In the book "Introduction to probability and statistics for engineers", I found one explanation for how Poisson random variable can be used to approximate the binomial distribution, it goes like this:
Suppose that X is a binomial random variable with parameters (n, p) and let λ = np, then
$$ \begin{align*} P\{X =i\} &= \frac{n!}{(n - 1)! i!} p^{i} (1 - p)^{n - i} \\&= \frac{n!}{(n - 1)! i!}(\frac{\lambda }{n})^{i}(1 - \frac{\lambda }{n})^{n - i} \\&= \frac{n(n-1)...(n-i+1)}{n^{i}}\frac{\lambda^{i} }{n!}\frac{(1 - \lambda/n)^{n}}{(1 - \lambda/n)^{i}} \end{align*} $$
Now, for n large and p small,
$$ \begin{align*} &(1 - \frac{\lambda }{n})^{n} \approx e^{\lambda} &&& \frac{n(n-1)...(n-i+1)}{n^{i}} \approx 1 &&&& (1 - \frac{\lambda }{n})^{i} \approx 1& \end{align*} $$
Then:
$$ P\{X = i\} \approx e^{-\lambda}\frac{\lambda^{i}}{i!} $$
What I don't understand is this approximation:
$$ \frac{n(n-1)...(n-i+1)}{n^{i}} \approx 1 $$
My understand is that if $i$ is also large enough, let's say $i \approx n$ then the LHS express will approximate to $0$ instead of $1$?

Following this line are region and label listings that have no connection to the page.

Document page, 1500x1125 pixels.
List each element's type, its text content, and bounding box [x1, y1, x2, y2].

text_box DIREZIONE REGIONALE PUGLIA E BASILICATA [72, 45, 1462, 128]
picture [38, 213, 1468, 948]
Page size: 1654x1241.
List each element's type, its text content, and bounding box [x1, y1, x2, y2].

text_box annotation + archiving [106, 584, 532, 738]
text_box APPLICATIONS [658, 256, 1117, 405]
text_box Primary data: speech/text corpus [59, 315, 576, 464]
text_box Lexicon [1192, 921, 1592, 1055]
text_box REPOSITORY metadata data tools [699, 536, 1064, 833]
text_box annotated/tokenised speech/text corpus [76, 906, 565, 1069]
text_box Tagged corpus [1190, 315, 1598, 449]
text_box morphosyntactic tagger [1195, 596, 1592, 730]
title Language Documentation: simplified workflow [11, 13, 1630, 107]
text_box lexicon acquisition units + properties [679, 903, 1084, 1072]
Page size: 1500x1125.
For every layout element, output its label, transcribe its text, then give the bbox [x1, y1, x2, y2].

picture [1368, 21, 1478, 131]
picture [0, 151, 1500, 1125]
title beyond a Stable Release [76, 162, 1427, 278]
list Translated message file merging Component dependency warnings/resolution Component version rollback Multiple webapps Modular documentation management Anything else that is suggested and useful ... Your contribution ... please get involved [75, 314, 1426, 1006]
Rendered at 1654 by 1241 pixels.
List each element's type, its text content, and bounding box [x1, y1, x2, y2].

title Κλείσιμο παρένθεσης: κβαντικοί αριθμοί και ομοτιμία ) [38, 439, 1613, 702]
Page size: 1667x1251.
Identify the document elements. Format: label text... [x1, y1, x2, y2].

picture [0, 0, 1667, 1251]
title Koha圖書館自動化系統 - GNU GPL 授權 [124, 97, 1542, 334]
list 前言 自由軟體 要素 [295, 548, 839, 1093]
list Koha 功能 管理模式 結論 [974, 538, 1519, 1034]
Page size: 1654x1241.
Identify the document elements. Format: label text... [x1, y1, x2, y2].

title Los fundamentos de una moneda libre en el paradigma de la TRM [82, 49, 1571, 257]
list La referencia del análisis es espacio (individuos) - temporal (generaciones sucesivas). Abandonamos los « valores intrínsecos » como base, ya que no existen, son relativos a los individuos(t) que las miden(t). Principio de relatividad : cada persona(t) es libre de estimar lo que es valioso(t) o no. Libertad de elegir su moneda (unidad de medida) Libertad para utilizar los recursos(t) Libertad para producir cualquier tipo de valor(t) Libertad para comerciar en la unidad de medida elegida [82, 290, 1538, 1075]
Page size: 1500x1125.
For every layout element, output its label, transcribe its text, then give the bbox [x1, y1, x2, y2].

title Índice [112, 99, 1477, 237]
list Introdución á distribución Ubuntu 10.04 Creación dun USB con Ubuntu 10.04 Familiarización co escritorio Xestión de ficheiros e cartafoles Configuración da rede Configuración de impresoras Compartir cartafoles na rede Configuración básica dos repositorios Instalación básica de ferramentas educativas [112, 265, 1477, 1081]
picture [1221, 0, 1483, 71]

$$A=\frac{n(n-1)...(n-i+1)}{n^{i}} =\frac{\Gamma (n+1)}{n^i\,\Gamma (n+1-i)}$$
Take logarithms and use Stirling approximation for $n \gg i$ to obtain $$\log(A)=-\frac{(i-1) i}{2 n}-\frac{(i-1) i (2 i-1)}{12 n^2}+O\left(\frac{1}{n^3}\right)$$ So, $\log(A) \to 0^-$ and then $A \to 1^-$.